Magnetic proximity switches, also known as limit switches, are commonly used for linear position sensing. Typically, magnetic proximity switches include a target and a sensor, the sensor being coupled to a switching circuit having two leaf portions, a stationary portion and a movable portion hermetically sealed within a glass enclosure that is itself contained within a switch body. When the target, which generally includes a permanent magnet contained within a housing, passes within a predetermined range of the sensor, the magnetic flux generated by the target magnet causes the movable leaf to contact the stationary leaf, thereby closing the switch.
The ability of the sensor to detect the position of the magnetic target without the need for physical contact allows the magnetic proximity switch to be used in applications where the target is contained inside a sealed housing and the sensor is located outside of the housing. For example, a main steam isolation valve (MSIV) is a gate valve that is placed between a turbine and a boiler in a nuclear reactor system. The MSIV is used to cut off steam flow between the boiler and the turbine if radioactive material leaks into the steam supply. Because of the need to securely contain the radioactive material, the MSIV is housed within a secure pressure vessel. A magnetic target coupled to the valve stem of the gate of the MSIV allows a sensor positioned outside of the pressure vessel to detect whether the gate has reached a particular position, such as a position in which the MSIV is closed.
In applications like the MSIV described above, the magnetic target and the sensor are usually separated by a relatively large distance. In such cases, the magnetic target frequently includes a cylindrical radially-magnetized samarium cobalt (SmCo) magnet 10. It is recognized that such a SmCo magnet 10 has a strong magnetic flux field 12, illustrated in FIG. 1, having the general shape of a partial ellipse that intersects the top and bottom surface of the SmCo magnet 10. The partial ellipse has a major axis 14 normal to the longitudinal axis 16 of the magnet 10 such that the ellipse is elongated away from the longitudinal axis 16. Because a sensor 18 detects components of the flux field 12 that perpendicularly intersect a planar detection surface 20 of the sensor 18, one skilled in the art will appreciate that the elongated shape of the flux field 12 of the SmCo magnet 10 enables the sensor 18 to detect the SmCo magnet 10 when the SmCo magnet 10 is relatively far from the longitudinal axis 16.
A further feature of the radially-magnetized SmCo magnet 10 is that the flux field is substantially uniform about the longitudinal axis of the magnet. Consequently, if a sensor detects the flux field at a particular point in space, the radially-magnetized SmCo magnet can be rotated about its longitudinal axis without affecting the sensor's ability to detect the magnet's flux field. Such longitudinal uniformity may be desirable in applications where the magnetic target is coupled to a valve element that may rotate, such as a valve stem of an MSIV.
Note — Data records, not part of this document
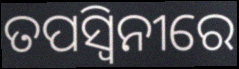
ତପସ୍ଵିନୀରେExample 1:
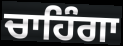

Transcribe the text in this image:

ਚਾਹਿੰਗਾ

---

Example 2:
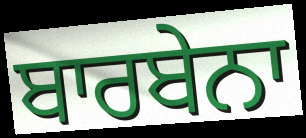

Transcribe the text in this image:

ਬਾਰਬੇਨਾ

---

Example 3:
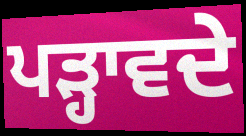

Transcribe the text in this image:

ਪੜ੍ਹਾਵਦੇ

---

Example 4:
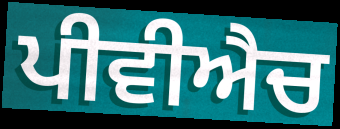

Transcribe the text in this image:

ਪੀਵੀਐਚ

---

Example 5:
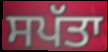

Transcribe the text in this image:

ਸਪੱਤਾ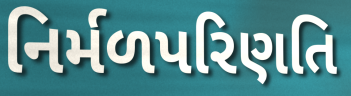
નિર્મળપરિણતિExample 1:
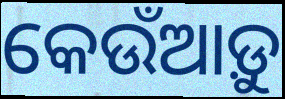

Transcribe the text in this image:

କେଉଁଆଡ଼ୁ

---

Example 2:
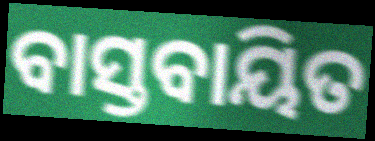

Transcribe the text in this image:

ବାସ୍ତବାୟିତ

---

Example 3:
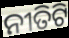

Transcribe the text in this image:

ନୀତିଟି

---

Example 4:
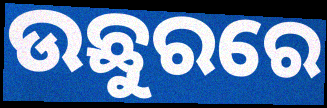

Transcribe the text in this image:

ଉଛୁରରେ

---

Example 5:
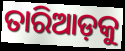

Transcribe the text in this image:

ତାରିଆଡ଼କୁ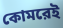
কোমরেইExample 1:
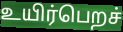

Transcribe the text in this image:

உயிர்பெறச்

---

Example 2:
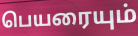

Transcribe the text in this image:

பெயரையும்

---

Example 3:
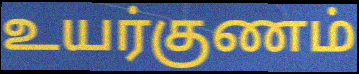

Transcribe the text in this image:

உயர்குணம்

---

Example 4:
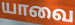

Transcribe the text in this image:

யாவை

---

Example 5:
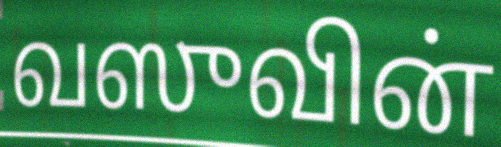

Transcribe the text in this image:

வஸுவின்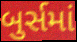
બુર્સમાં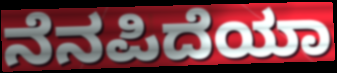
ನೆನಪಿದೆಯಾ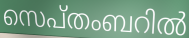
സെപ്തംബറിൽ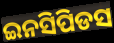
ଇନସିପିଡସ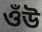
ওঁউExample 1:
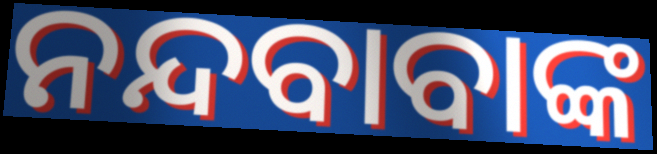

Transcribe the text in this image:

ନନ୍ଦବାବାଙ୍କ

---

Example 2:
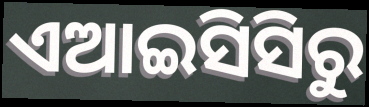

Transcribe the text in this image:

ଏଆଇସିସିରୁ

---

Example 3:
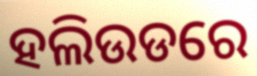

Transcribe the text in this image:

ହଲିଉଡରେ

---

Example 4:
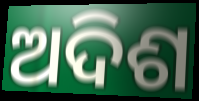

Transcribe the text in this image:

ଅଦିଶ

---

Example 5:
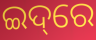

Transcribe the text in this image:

ଇଦ୍‌ରେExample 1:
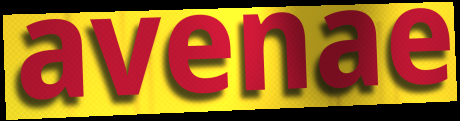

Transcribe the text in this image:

avenae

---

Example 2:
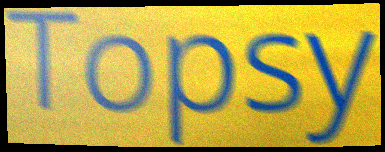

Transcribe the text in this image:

Topsy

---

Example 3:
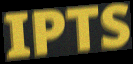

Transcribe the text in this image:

IPTS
However, there may be significant drawbacks to the use of radially-magnetized SmCo magnets. Specifically, radially-magnetized SmCo magnets are difficult, and expensive, to manufacture. While traditional magnets are cheap and simple to produce, such magnets have relatively weak magnetic flux fields that are unable to be detected when a barrier, such as a pressure vessel wall, separates the magnet from the sensor. The flux fields of such magnets are also longitudinally non-uniform, and therefore a slight rotation of the magnet relative to a stationary sensor could render the target undetectable to the sensor. Axially-magnetized SmCo magnets are also cheaper and easier to manufacture than radially-magnetized SmCo magnets, but the elliptical flux fields of such magnets have a major axis that is parallel, not normal, to the longitudinal axis of the magnet. One skilled in the art would recognize that a sensor must be relatively close to an axially-magnetized SmCo magnet to detect such a flux field, making such a magnet unsuitable for applications that require a relatively large distance between the sensor and the target.
Therefore, there exists a need for an inexpensive and easy-to-manufacture alternative to the radially-magnetized SmCo magnet, without compromising the strength and longitudinal uniformity of the radially-magnetized SmCo magnet's flux field.